Second, and leveraging that cloud context, Infor has brought to the cloud something that manufacturers really want, says Lewis. Namely, an ERP that isn't the 'me too' generic versions of basic ERP that some vendors offer, which lack industry-specific functionality and flexibility. Instead, it's genuinely best-in-class industry-specific ERP for the subset of industries on which Infor focuses, industries such as aerospace and defence, automotive, consumer packaged goods, distribution, fashion and apparel, food and beverage, and industrial equipment manufacture.
Not only does a move to Infor CloudSuite avoid such compromise, stresses Lewis, but it also provides, bundled in, the consumer-grade user experience of Infor's newest 'on-premise' ERP suite, Infor Xi, as well as Infor Ming.leTM (a social collaboration platform) and Infor's advanced cloud deployment options. Among these is the option of 'bundled in' pre-integrated best-in-class niche specialist applications, such as Infor CRM (formally SalesLogix), or Infor's own expense management system; Infor XM, and its powerful big data analytics and monitoring capabilities.
The latter, significantly, come from Infor's Dynamic Science Labs, and comprise applications to help companies gain insights from predictive analytics, anticipate problems, and uncover hitherto hidden opportunities.

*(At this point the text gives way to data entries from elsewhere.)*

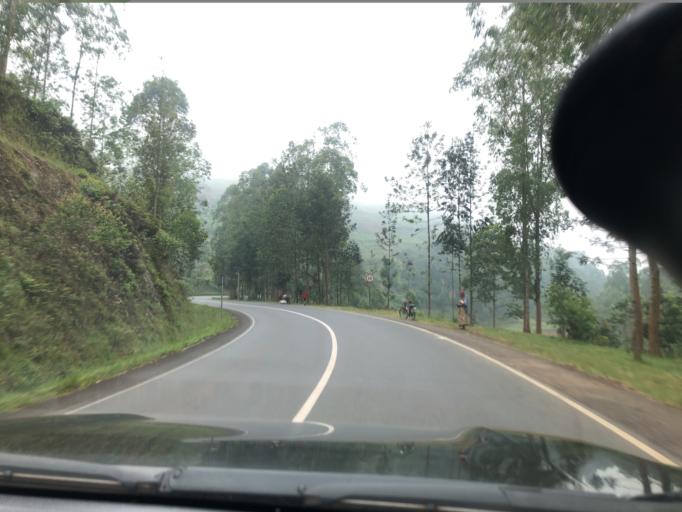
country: RW
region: Northern Province
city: Musanze
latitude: -1.5823
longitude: 29.7341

Prominent among those opportunities, stresses Lewis, is the ability to harness big data analytics to better understand consumer demand and, in the process, become better able to meet and capitalise on that demand.
"Once a manufacturer is able to more accurately predict consumer behaviour, it then becomes possible for it to construct a predictive supply chain, rather than a reactive supply chain," he points out. "So, instead of building to forecast, and then discounting prices to move the resulting inventory, you're predicting what consumers will be asking for, and effectively building to order. It turns the whole proposition on its head.
And throw in the fact that cloud deployment offers immediate access to the very latest version of enterprise applications, and is flexible, scalable, accessible and agile, and it's a proposition that's difficult to resist, he believes.
"The world has changed and the consumer is king," he sums up. "Manufacturers are recognising this, and seeing the need to amend their strategies to suit. The problem is their ERP systems. At Infor, we believe that's a problem that we can solve."